The woes of Al Yemen Al Saeed

The situation in Yemen is too painful for words. It is a humanitarian catastrophe, according to the UNHCR, and experts fear that many more lives may be lost to violence, treatable illnesses or lack of food, water and shelter.

I acknowledge a personal emotional involvement because I had a Yemeni grandmother whose memory I cherish; but it is also difficult not to sympathise with a people whose modern history has been one tale of woe after another.

Yemen’s area is slightly more than 500,000 square kilometers, of which only 2.91 per cent is arable. Its GDP averaged $17 billion between 1990 and 2016, and it ranks 178th out of 189 countries in the UNDP Human Development Index. In other words, Yemen is one of the world’s 12 least developed countries.

But Yemen has natural resources, which include oil and natural gas reserves, fish and seafood and some mineral deposits. Its principal asset may be its location at the entrance to the Red Sea’s Bab Al Mandeb Strait, one of the most active and strategic shipping lanes; but I would argue that its greatest economic potential is tourism, particularly given the legendary generosity of Yemenis. 

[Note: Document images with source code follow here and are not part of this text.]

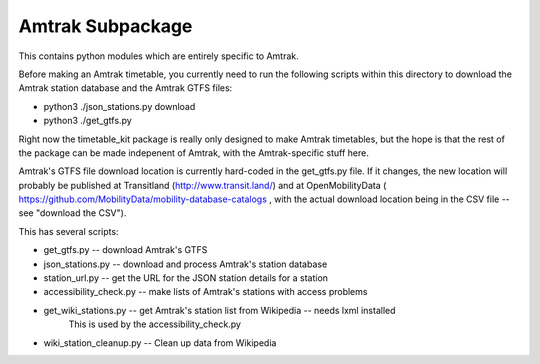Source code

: Amtrak Subpackage
*****************

This contains python modules which are entirely specific to Amtrak.

Before making an Amtrak timetable, you currently need to run the following scripts
within this directory to download the Amtrak station database and the Amtrak GTFS files:

* python3 ./json_stations.py download
* python3 ./get_gtfs.py

Right now the timetable_kit package is really only designed to make
Amtrak timetables, but the hope is that the rest of the package can 
be made indepenent of Amtrak, with the Amtrak-specific stuff here.

Amtrak's GTFS file download location is currently hard-coded in the get_gtfs.py file.
If it changes, the new location will probably be published at Transitland (http://www.transit.land/)
and at OpenMobilityData ( https://github.com/MobilityData/mobility-database-catalogs , 
with the actual download location being in the CSV file -- see "download the CSV").

This has several scripts:

* get_gtfs.py -- download Amtrak's GTFS
* json_stations.py -- download and process Amtrak's station database
* station_url.py -- get the URL for the JSON station details for a station
* accessibility_check.py -- make lists of Amtrak's stations with access problems
* get_wiki_stations.py -- get Amtrak's station list from Wikipedia -- needs lxml installed
    This is used by the accessibility_check.py
* wiki_station_cleanup.py -- Clean up data from Wikipedia

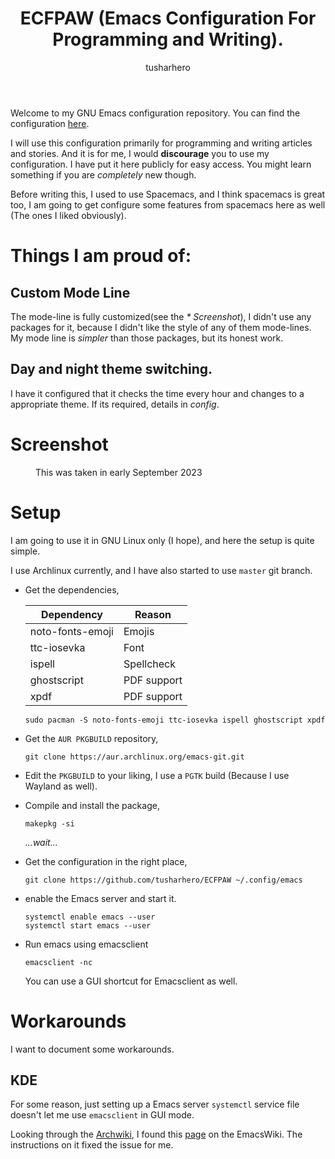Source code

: #+TITLE: ECFPAW (Emacs Configuration For Programming and Writing).
#+AUTHOR: tusharhero
#+email: tusharhero@sdf.org

Welcome to my GNU Emacs configuration repository. You can find the
configuration [[file:config.org][here]].

I will use this configuration primarily for programming and writing
articles and stories. And it is for me, I would *discourage* you to use
my configuration. I have put it here publicly for easy access. You
might learn something if you are /completely/ new though.

Before writing this, I used to use Spacemacs, and I think spacemacs is
great too, I am going to get configure some features from spacemacs
here as well (The ones I liked obviously).

* Things I am proud of:
**  Custom Mode Line
The mode-line is fully customized(see the [[* Screenshot]]), I didn't use
any packages for it, because I didn't like the style of any of them
mode-lines. My mode line is /simpler/ than those packages, but its
honest work.
** Day and night theme switching.
I have it configured that it checks the time every hour and changes to
a appropriate theme. If its required, details in [[config.org][config]].

* Screenshot
#+CAPTION: This was taken in early September 2023
#+NAME:   ECFPAW dashboard
[[./images/ECFPAW_screenshot.png]]
* Setup
I am going to use it in GNU Linux only (I hope), and here the setup is
quite simple.

I use Archlinux currently, and I have also started to use =master= git
branch.

- Get the dependencies,
  | Dependency       | Reason      |
  |------------------+-------------|
  | noto-fonts-emoji | Emojis      |
  | ttc-iosevka      | Font        |
  | ispell           | Spellcheck  |
  | ghostscript      | PDF support |
  | xpdf             | PDF support |
  #+begin_src shell
    sudo pacman -S noto-fonts-emoji ttc-iosevka ispell ghostscript xpdf
  #+end_src

- Get the =AUR PKGBUILD= repository,
  #+begin_src shell 
    git clone https://aur.archlinux.org/emacs-git.git
  #+end_src

- Edit the =PKGBUILD= to your liking, I use a =PGTK= build (Because I
  use Wayland as well).

- Compile and install the package,
  #+begin_src shell
    makepkg -si
  #+end_src

  /...wait.../

- Get the configuration in the right place, 
  #+begin_src shell
    git clone https://github.com/tusharhero/ECFPAW ~/.config/emacs
  #+end_src

- enable the Emacs server and start it.
  #+begin_src shell
    systemctl enable emacs --user
    systemctl start emacs --user
  #+end_src

- Run emacs using emacsclient
  #+begin_src shell
    emacsclient -nc
  #+end_src
  You can use a GUI shortcut for Emacsclient as well.

* Workarounds
I want to document some workarounds.
** KDE
For some reason, just setting up a Emacs server =systemctl= service file doesn't
let me use =emacsclient= in GUI mode.

Looking through the [[https://wiki.archlinux.org/][Archwiki]], I found this [[https://www.emacswiki.org/emacs/EmacsAsDaemon#h5o-17][page]] on the EmacsWiki. The
instructions on it fixed the issue for me.
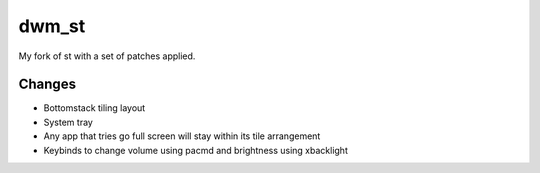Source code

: dwm_st
=======
My fork of st with a set of patches applied.

Changes
-------
* Bottomstack tiling layout
* System tray
* Any app that tries go full screen will stay within its tile arrangement
* Keybinds to change volume using pacmd and brightness using xbacklight
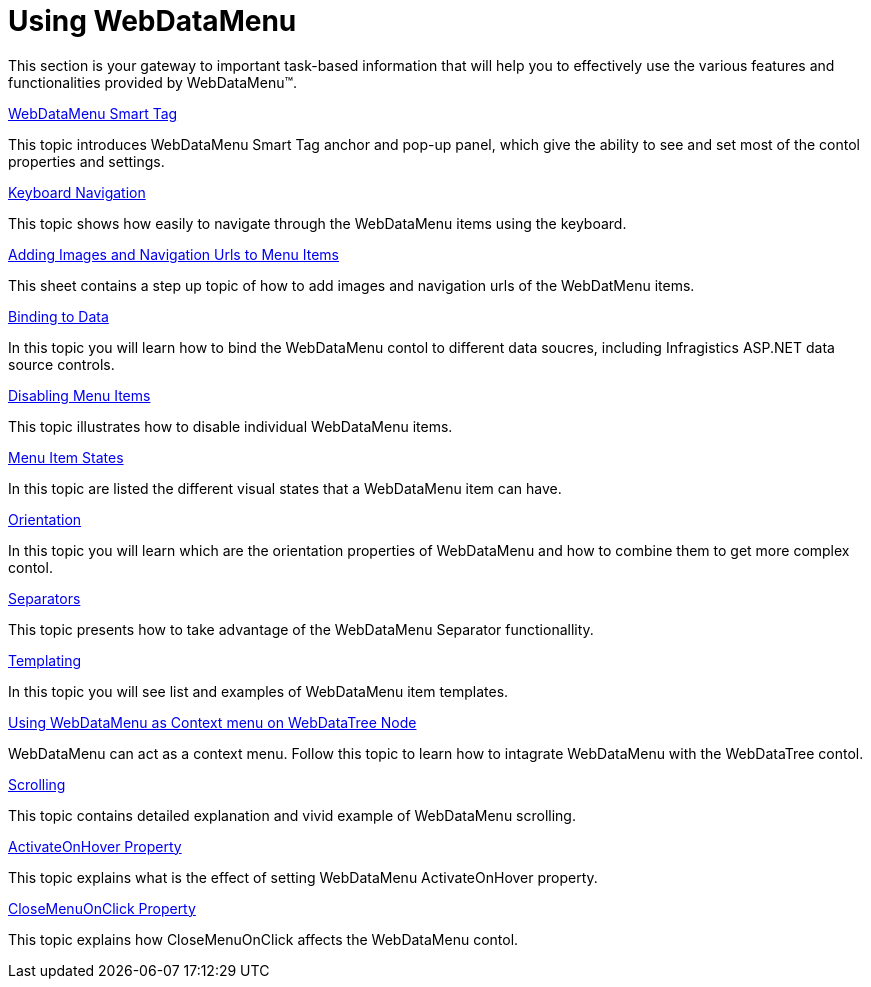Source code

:﻿////

|metadata|
{
    "name": "webdatamenu-using-webdatamenu",
    "controlName": ["WebDataMenu"],
    "tags": ["Getting Started"],
    "guid": "{CE7FC61D-2F83-4C4A-880F-778140B8818E}",  
    "buildFlags": [],
    "createdOn": "0001-01-01T00:00:00Z"
}
|metadata|
////

= Using WebDataMenu

This section is your gateway to important task-based information that will help you to effectively use the various features and functionalities provided by WebDataMenu™.

link:webdatamenu-webdatamenu-smart-tag.html[WebDataMenu Smart Tag]

This topic introduces WebDataMenu Smart Tag anchor and pop-up panel, which give the ability to see and set most of the contol properties and settings.

link:webdatamenu-keyboard-navigation.html[Keyboard Navigation]

This topic shows how easily to navigate through the WebDataMenu items using the keyboard.

link:webdatamenu-adding-images-and-navigation-urls-to-menu-items.html[Adding Images and Navigation Urls to Menu Items]

This sheet contains a step up topic of how to add images and navigation urls of the WebDatMenu items.

link:webdatamenu-binding-to-data.html[Binding to Data]

In this topic you will learn how to bind the WebDataMenu contol to different data soucres, including Infragistics ASP.NET data source controls.

link:webdatamenu-disabling-menu-items.html[Disabling Menu Items]

This topic illustrates how to disable individual WebDataMenu items.

link:webdatamenu-menu-item-states.html[Menu Item States]

In this topic are listed the different visual states that a WebDataMenu item can have.

link:webdatamenu-orientation.html[Orientation]

In this topic you will learn which are the orientation properties of WebDataMenu and how to combine them to get more complex contol.

link:webdatamenu-separators.html[Separators]

This topic presents how to take advantage of the WebDataMenu Separator functionallity.

link:webdatamenu-templating.html[Templating]

In this topic you will see list and examples of WebDataMenu item templates.

link:webdatamenu-using-webdatamenu-as-context-menu-on-webdatatree-node.html[Using WebDataMenu as Context menu on WebDataTree Node]

WebDataMenu can act as a context menu. Follow this topic to learn how to intagrate WebDataMenu with the WebDataTree contol.

link:webdatamenu-scrolling-about.html[Scrolling]

This topic contains detailed explanation and vivid example of WebDataMenu scrolling.

link:webdatamenu-activateonhover-property.html[ActivateOnHover Property]

This topic explains what is the effect of setting WebDataMenu ActivateOnHover property.

link:webdatamenu-closemenuonclick-property.html[CloseMenuOnClick Property]

This topic explains how CloseMenuOnClick affects the WebDataMenu contol.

Tourists in Yemen used to pray to be kidnapped by tribesmen seeking to pressure the government into enacting or annulling some measure. People who were kidnapped told me that they were treated as honoured guests, with their captors competing to extend hospitality to them. They put on weight during their captivity.

It is painful to see a country that could have sustained itself from its limited resources, reduced to abject poverty and famine. And before we blame this on evil imperialist Zionist conspiracies, let us remember the role of flagrant corruption and bad government. 

President Ali Abdullah Saleh maintained in the presidential palace for himself and his family an entire hospital manned by European medical and nursing teams, while the Yemeni people had a 60-year life expectancy at birth.

Consider also the Arab and Muslim world’s involvement in Yemen, from the first civil war (1962–1970), fuelled by the misadventures of Egypt’s Jamal Abdul Nasser, to the present war. During the past three years, Saudi Arabia invested an estimated $100 billion in the war, while Iran, which prefers to send its men (or Shiite refugees from Afghanistan) in harm’s way rather than use advanced technology, probably spent around $70 billion. For $170 billion you could have rebuilt Yemen brand new, even with a swimming pool.

Today, the photos of emaciated babies reduced to skin and bones should have shamed Yemeni leaders into seeking peace; but the obese Mohammad Al Huthi rejected the call for a ceasefire, being more interested in allocating blame for the war than in ending it.

The Yemeni people’s dearest ambition, as expressed by Yemeni Nobel Laureate Tawakkol Karman is “a future where my children feel safe, appreciated and proud to be who they are”. 

It is tragic beyond words, when a country’s leaders are more interested in their PR than in ending the suffering of their people.